La rencontre avec une quinzaine de victimes, qui a eu lieu à 18h30 (16h30 GMT) à la mission diplomatique du Vatican, s'est déroulée dans la "plus grande discrétion", selon l'Eglise belge.

Cette initiative a été prise après qu'un documentaire percutant, diffusé l'année dernière, a remis le scandale des abus sexuels en Belgique sur le devant de la scène, incitant de nombreuses nouvelles victimes à se manifester.

Dans une lettre ouverte publiée par le journal Le Soir ce mois-ci, certains demandent au pape de s'attaquer à la pédophilie et de mettre en place un processus de réparations financières.

« Les mots ne suffisent pas. Il faut aussi prendre des mesures concrètes », a déclaré le Premier ministre belge Alexander De Croo en préambule du discours du pape.

Le pape a déclaré que le scandale des abus était « un fléau auquel l’Église s’attaque avec fermeté et détermination, en écoutant et en accompagnant les personnes blessées, et en mettant en œuvre un programme de prévention dans le monde entier ».

- Adoption forcée -

François a fait de la lutte contre les agressions sexuelles dans l’Église une mission principale de son pontificat et a insisté sur une politique de « tolérance zéro » à la suite de scandales d’abus de grande ampleur dans le monde entier.

Lors de son discours, François s'est également dit « attristé » d'apprendre le scandale des adoptions forcées en Belgique, qui a vu des institutions dirigées par des religieuses abandonner les bébés de milliers de filles mineures et de femmes célibataires.

« Nous voyons comment les fruits amers des méfaits et de la criminalité se sont mêlés à ce qui était malheureusement l’opinion dominante dans toutes les parties de la société à cette époque », a-t-il déclaré.

Le site d'information belge HLN estime que jusqu'à 30 000 enfants ont été enlevés à leur mère en Belgique entre 1945 et les années 1980.

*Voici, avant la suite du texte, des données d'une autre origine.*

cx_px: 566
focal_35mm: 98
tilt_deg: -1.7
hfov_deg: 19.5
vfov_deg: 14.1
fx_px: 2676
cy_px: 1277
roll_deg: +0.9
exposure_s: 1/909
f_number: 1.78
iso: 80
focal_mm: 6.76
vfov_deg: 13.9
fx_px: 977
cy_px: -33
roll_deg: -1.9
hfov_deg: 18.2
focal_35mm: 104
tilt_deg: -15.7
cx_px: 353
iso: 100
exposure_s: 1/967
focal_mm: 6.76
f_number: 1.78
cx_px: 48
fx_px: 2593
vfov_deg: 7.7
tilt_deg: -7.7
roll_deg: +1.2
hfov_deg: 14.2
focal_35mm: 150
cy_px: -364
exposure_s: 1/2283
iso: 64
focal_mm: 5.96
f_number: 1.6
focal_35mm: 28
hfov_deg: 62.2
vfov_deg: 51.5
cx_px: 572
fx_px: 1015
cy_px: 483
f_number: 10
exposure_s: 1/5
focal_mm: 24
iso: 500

Les évêques belges ont présenté leurs excuses en 2023 et demandé une enquête indépendante après la publication de nouveaux témoignages de femmes et de personnes affirmant avoir été « vendues » par l’Église catholique à leur famille adoptive.

Les abus sexuels sur mineurs et les adoptions forcées ont « gravement endommagé la confiance » entre l’Église et la société, a déclaré De Croo.

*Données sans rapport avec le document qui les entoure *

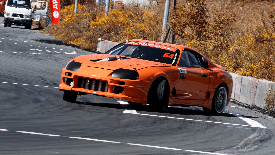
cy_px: 85
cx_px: 143
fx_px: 2588
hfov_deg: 6.1
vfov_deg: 3.4
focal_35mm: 355
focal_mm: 140
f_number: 11
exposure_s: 1/100
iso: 100
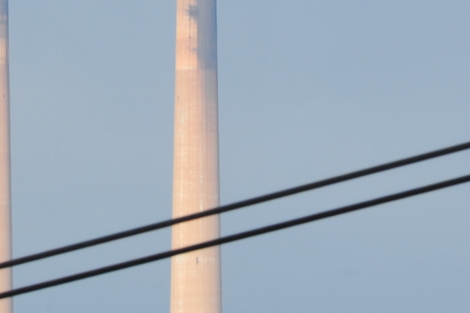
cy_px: 49
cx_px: -748
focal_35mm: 1572
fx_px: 20518
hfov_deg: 1.3
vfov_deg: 0.9
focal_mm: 300
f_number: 22
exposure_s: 1/80
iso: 200
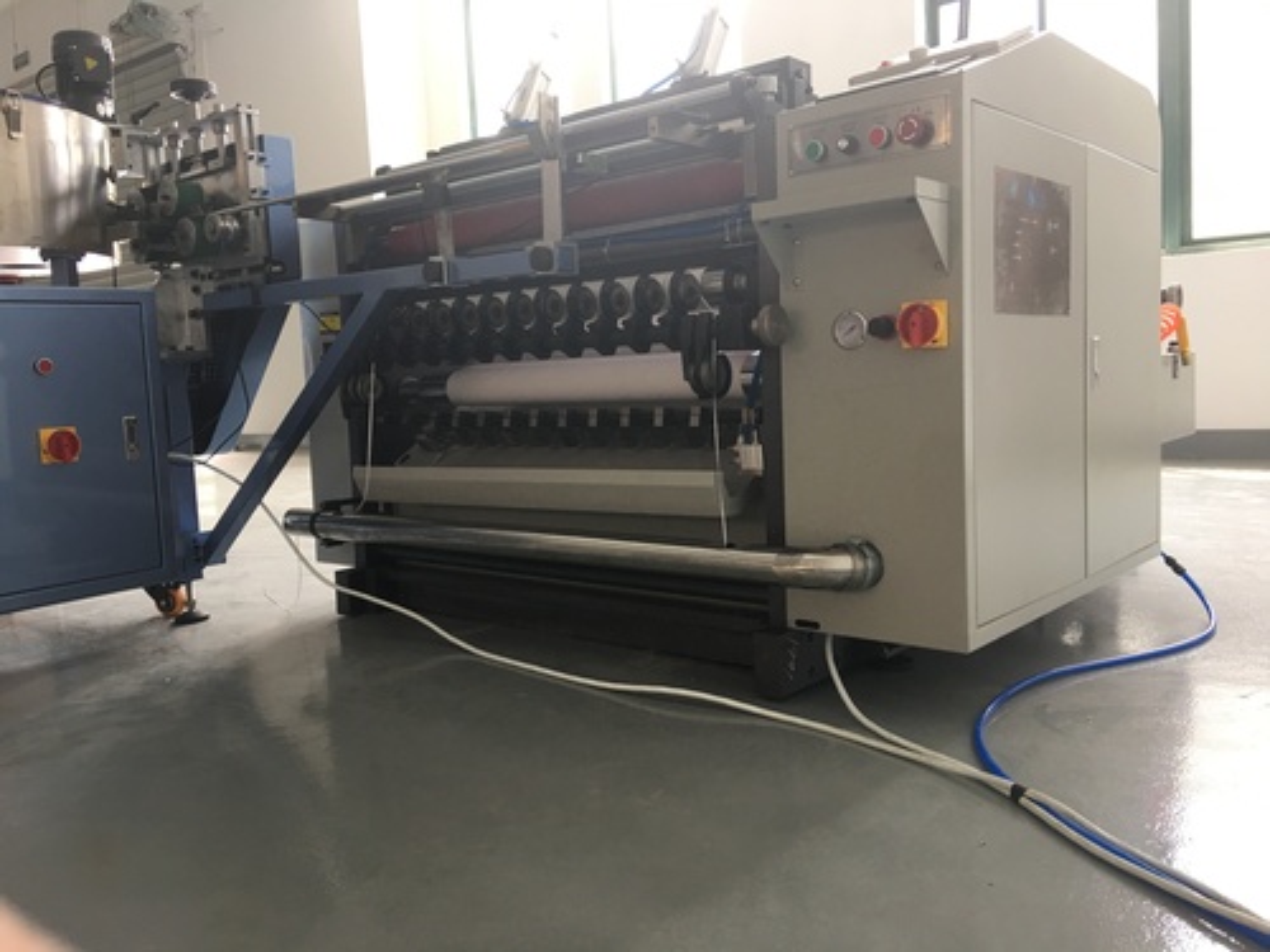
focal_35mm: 29
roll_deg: +2.6
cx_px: 635
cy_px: 476
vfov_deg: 48.2
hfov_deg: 61.7
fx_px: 1064
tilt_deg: -5.0
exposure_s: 1/33
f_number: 2.2
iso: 25
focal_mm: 4.15
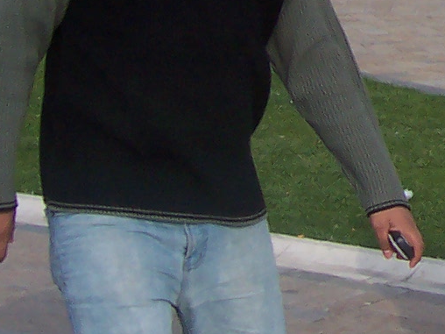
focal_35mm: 148
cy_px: -194
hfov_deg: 12.2
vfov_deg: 9.7
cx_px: 809
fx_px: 1903
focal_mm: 5.6
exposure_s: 1/500
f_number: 5.6
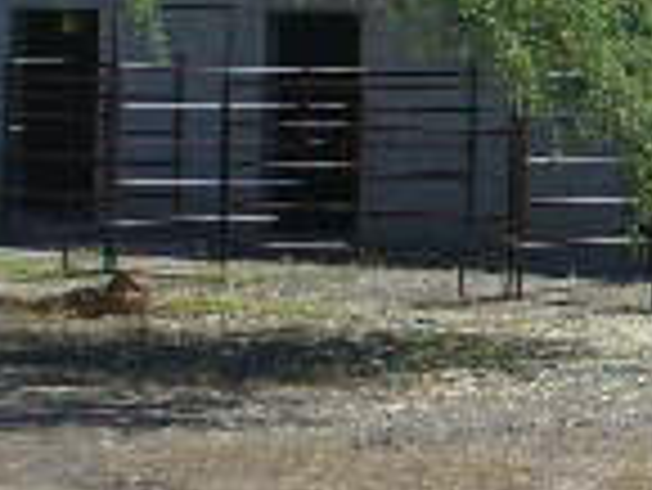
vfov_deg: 9.1
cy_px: 247
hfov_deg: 10.8
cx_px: 1394
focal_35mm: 163
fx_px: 3073
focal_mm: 6.1
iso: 80
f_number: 5.6
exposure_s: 1/250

Signe du travail qui reste à accomplir, le programme de la messe en plein air concluant le voyage de François dimanche a dû être modifié à la dernière minute après qu'il est apparu que l'hymne de clôture avait été composé par un prêtre accusé d'abus sexuels.

Cette erreur a incité le président de la conférence des évêques belges, l'archevêque Luc Terlinden, à admettre que l'Église devait mieux surveiller les cas et les auteurs.

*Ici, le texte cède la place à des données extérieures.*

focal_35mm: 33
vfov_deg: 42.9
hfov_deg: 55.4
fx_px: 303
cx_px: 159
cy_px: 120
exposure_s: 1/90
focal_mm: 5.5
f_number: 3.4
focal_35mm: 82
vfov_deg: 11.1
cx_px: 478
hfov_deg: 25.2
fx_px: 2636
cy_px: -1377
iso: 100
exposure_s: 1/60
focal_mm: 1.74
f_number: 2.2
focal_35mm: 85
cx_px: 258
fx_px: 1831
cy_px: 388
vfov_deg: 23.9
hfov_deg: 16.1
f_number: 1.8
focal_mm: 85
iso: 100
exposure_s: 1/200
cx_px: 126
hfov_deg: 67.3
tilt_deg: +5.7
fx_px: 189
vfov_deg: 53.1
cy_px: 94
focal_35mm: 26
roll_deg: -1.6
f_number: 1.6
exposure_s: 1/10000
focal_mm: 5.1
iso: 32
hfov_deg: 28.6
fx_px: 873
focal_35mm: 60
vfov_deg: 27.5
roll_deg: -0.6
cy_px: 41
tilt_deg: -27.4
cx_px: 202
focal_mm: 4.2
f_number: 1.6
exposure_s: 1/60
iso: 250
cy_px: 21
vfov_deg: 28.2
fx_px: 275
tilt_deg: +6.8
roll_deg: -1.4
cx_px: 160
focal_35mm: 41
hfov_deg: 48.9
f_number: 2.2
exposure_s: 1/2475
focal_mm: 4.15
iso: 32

« Cela représente un grand défi pour nous, mais nous devons y réfléchir sérieusement avec l'aide d'avocats et de psychologues », a-t-il déclaré à une radio locale. Le compositeur, décédé ce mois-ci, aurait conclu un accord à l'amiable en 2002 pour abus sexuel.

- Sur le déclin -

Le pape argentin est arrivé jeudi soir en Belgique après avoir passé la journée au Luxembourg voisin, où il a lancé un appel à la diplomatie internationale dans un contexte de conflits éclatants à travers le monde.

Il a été accueilli par le roi Philippe et la reine Mathilde, qui l'ont reçu vendredi matin, et il se rendra ensuite à la rencontre des universitaires de l'université catholique de Louvain, en Flandre néerlandophone - dont le 600e anniversaire l'an prochain est la raison officielle de la visite de François.

Samedi, lors de son 46e voyage à l'étranger, François rencontrera le clergé dans la vaste basilique du Sacré-Cœur avant d'échanger avec des étudiants de Louvain-la-Neuve, en Wallonie francophone, notamment sur les questions climatiques.

La dernière visite papale à Bruxelles remonte à 1995, lorsque Jean-Paul II assista à la béatification de saint Damien, qui consacra sa vie aux lépreux.

Près de 65 pour cent de la population belge est chrétienne, dont 58 pour cent sont catholiques, selon les chiffres de l'université de Louvain.

Mais leur nombre est en baisse, reflétant un déclin à travers l’Europe.

Lors de son audience générale hebdomadaire, François a déclaré qu'il espérait que sa visite puisse être « l'occasion d'un nouvel élan de foi ».